The Biden administration has suffered a setback in its bid to control states’ fiscal policy through the $1.9 trillion coronavirus relief package.
In a little-noticed ruling, a federal judge found that Ohio has a “substantial likelihood of success” in its lawsuit fighting the administration’s restriction on states using their federal aid to offset future tax cuts.
U.S. District Judge Douglas Cole last week cited a 2006 Supreme Court precedent on state sovereignty that says states cannot accept conditions set by Congress that they are “unable to ascertain.”
Ohio is set to receive $5.5 billion from the relief measure that President Biden signed into law in February.

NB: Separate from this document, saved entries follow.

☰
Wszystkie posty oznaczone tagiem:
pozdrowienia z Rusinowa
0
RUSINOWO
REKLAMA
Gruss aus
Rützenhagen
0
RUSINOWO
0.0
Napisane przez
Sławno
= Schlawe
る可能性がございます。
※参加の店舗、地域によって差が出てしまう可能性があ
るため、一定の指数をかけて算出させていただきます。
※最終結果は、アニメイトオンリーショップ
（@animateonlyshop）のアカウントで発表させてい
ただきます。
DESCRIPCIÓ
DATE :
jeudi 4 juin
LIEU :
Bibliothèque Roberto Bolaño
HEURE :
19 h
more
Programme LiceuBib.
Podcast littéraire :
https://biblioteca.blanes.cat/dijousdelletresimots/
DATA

But the state sued over the law’s provision that states can’t use the money to help pay for tax cuts, saying the provision violates Congress’ authority under the Constitution’s Spending Clause.
The provision says states can’t use the federal aid to “directly or indirectly offset a reduction” in net tax revenue.
“The court honestly has no idea what an ‘indirect offset’ to net tax revenues may be,” Judge Cole wrote. “It became clear at oral argument that the federal government was largely unwilling to hazard a guess as to what it meant either.”
At least 16 other states have sued the administration to block the restriction on their finances.
Ohio’s lawsuit has received the backing of 74 House Republican lawmakers, including Rep. Kevin Brady of Texas, who has introduced legislation to rescind the provision.
The judge in the Ohio case declined to issue a preliminary injunction against the Treasury Department taking action against the state, saying the merits of the case will likely be decided before that could happen.
But Judge Cole did say it is “not at all clear that the [Treasury] Secretary [Janet Yellen] can ever cure a Spending Clause ambiguity program, even through final regulations.”